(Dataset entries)

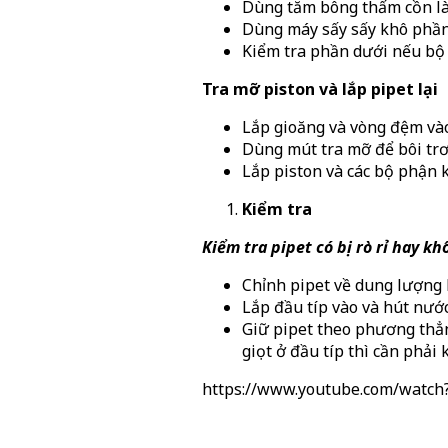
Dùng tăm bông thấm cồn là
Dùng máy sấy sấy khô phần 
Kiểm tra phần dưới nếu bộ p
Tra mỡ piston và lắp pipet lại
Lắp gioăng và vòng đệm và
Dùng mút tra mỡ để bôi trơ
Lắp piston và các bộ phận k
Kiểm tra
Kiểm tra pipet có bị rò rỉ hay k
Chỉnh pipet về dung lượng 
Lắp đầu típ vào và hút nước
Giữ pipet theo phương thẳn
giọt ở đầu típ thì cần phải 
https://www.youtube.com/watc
...
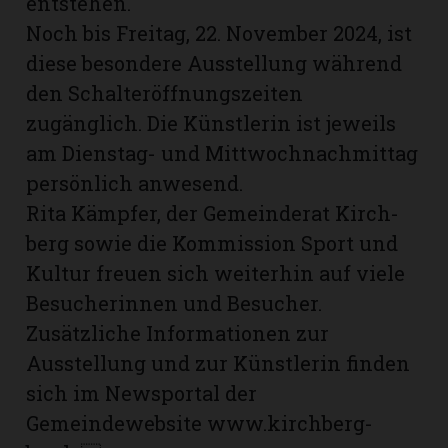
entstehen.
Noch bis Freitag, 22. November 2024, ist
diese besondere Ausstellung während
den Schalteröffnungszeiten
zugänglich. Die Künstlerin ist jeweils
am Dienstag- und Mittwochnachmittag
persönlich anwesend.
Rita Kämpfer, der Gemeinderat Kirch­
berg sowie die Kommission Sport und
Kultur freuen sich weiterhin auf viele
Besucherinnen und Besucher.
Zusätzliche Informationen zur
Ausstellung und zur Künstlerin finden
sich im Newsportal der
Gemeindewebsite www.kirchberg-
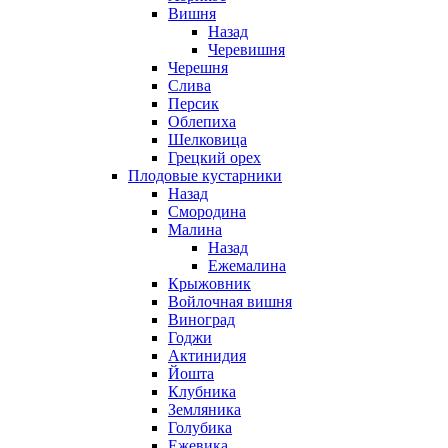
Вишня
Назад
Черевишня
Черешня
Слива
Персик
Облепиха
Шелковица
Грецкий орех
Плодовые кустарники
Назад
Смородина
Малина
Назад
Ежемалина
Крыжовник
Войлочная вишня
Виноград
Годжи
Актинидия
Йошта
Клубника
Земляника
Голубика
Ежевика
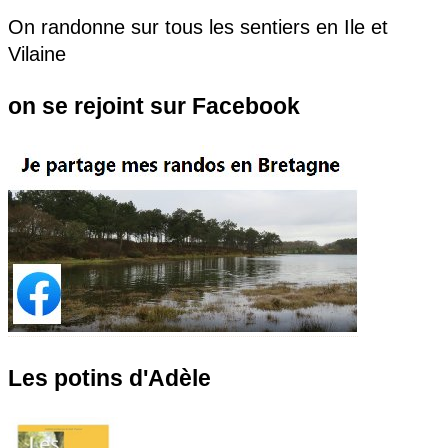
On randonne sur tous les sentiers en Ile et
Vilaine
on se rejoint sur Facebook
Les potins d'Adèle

AIM OF THE EXERCISE >> Give back, exactly as written, the stretch from the line with "Dùng tăm bông thấm cồn là" through the line with "https://www.youtube.com/watc", and no other lines from the records above.

TASK OUTPUT >>
Dùng tăm bông thấm cồn là
Dùng máy sấy sấy khô phần 
Kiểm tra phần dưới nếu bộ p
Tra mỡ piston và lắp pipet lại
Lắp gioăng và vòng đệm và
Dùng mút tra mỡ để bôi trơ
Lắp piston và các bộ phận k
Kiểm tra
Kiểm tra pipet có bị rò rỉ hay k
Chỉnh pipet về dung lượng 
Lắp đầu típ vào và hút nước
Giữ pipet theo phương thẳn
giọt ở đầu típ thì cần phải 
https://www.youtube.com/watc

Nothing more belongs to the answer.